=== Extracted entries ===
· · ·

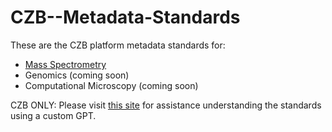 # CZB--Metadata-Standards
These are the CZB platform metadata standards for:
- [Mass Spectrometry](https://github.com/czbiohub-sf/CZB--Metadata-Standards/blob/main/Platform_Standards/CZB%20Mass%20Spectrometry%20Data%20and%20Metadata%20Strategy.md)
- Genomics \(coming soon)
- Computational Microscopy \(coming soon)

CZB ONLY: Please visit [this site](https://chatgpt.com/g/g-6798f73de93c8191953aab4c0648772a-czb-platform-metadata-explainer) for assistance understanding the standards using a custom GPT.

· · ·

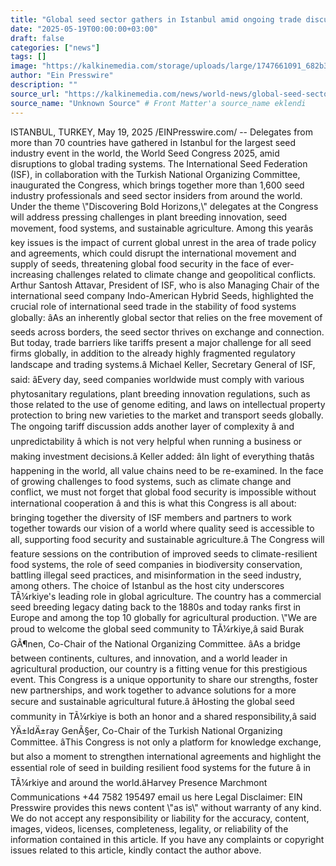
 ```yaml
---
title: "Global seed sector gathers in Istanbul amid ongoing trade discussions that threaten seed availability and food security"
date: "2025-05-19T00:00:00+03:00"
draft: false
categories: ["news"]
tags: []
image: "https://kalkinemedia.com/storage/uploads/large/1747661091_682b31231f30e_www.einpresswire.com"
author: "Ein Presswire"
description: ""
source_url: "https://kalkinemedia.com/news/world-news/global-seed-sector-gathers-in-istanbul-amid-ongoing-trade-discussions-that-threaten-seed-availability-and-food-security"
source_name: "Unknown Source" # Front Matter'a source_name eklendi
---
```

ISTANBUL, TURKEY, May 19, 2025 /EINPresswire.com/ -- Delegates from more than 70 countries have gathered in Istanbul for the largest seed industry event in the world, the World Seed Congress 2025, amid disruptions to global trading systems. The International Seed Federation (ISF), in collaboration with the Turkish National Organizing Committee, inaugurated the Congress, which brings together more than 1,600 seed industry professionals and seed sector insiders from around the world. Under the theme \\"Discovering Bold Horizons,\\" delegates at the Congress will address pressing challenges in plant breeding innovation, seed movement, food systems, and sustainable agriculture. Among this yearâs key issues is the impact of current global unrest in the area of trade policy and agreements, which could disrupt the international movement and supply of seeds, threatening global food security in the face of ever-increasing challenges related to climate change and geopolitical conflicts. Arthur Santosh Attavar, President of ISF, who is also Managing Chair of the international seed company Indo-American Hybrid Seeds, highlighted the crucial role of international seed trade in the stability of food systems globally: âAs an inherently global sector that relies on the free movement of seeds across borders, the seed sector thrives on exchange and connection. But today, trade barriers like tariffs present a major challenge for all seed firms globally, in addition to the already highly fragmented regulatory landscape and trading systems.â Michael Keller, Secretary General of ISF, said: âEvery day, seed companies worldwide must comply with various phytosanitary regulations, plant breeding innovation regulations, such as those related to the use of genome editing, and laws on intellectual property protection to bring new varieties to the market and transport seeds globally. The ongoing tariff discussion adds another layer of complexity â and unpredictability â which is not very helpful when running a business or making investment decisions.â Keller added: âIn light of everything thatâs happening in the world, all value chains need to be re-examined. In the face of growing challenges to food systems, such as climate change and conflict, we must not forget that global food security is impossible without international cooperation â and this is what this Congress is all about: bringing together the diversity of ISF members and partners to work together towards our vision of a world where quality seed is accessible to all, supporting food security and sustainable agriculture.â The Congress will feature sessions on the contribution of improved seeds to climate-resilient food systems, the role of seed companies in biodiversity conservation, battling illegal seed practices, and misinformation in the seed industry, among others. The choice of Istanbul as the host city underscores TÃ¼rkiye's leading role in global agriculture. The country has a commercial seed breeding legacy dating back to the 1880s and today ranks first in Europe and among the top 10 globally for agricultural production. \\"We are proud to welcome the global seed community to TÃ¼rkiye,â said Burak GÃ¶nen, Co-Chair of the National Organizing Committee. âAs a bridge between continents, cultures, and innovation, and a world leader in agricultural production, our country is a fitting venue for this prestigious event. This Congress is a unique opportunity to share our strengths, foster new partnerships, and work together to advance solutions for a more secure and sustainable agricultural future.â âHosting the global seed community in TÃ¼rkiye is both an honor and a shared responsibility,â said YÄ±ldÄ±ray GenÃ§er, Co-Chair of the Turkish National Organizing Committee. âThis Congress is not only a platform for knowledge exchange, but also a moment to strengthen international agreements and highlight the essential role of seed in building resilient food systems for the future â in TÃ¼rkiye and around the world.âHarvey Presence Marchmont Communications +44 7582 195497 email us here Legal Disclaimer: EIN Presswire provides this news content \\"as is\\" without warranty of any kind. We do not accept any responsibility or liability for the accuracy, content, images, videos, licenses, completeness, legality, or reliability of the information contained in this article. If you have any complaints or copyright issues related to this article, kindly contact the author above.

· · ·

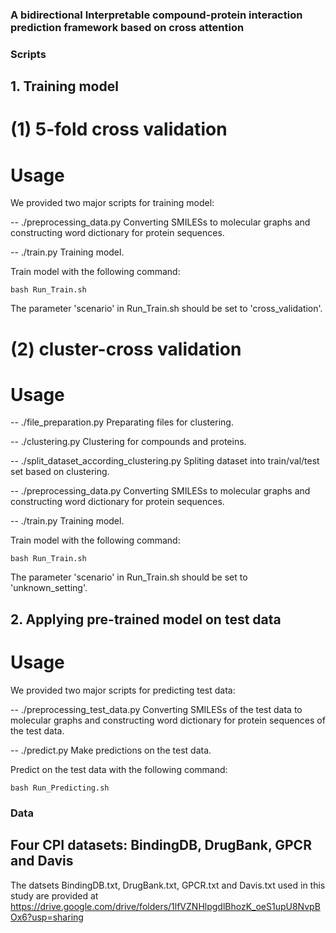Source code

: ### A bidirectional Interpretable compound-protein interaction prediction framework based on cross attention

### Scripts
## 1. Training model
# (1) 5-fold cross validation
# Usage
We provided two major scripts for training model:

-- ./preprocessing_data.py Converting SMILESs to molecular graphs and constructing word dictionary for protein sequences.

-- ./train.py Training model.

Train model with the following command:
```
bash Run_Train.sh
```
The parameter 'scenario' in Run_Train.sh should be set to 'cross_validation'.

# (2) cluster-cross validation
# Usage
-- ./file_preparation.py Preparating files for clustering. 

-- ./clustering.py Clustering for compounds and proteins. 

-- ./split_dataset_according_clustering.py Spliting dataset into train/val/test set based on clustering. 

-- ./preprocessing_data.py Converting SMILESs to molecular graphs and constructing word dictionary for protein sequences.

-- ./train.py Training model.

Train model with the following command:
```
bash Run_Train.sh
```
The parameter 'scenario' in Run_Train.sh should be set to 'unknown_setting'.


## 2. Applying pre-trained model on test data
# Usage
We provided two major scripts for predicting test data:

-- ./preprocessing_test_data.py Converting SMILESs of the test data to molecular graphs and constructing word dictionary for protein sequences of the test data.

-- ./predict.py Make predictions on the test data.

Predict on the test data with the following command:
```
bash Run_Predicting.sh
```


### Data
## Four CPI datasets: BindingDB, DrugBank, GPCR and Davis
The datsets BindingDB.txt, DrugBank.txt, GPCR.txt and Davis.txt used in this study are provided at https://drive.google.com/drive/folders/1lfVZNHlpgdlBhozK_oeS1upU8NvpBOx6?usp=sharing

· · ·

=== Problem ===
Text only, no pictures: please print exactly the lines above from the line with "# CZB--Metadata-Standards" up to and including the line with "- Genomics \(coming soon)", and nothing else.

=== Written answer ===
 # CZB--Metadata-Standards
These are the CZB platform metadata standards for:
- [Mass Spectrometry](https://github.com/czbiohub-sf/CZB--Metadata-Standards/blob/main/Platform_Standards/CZB%20Mass%20Spectrometry%20Data%20and%20Metadata%20Strategy.md)
- Genomics \(coming soon)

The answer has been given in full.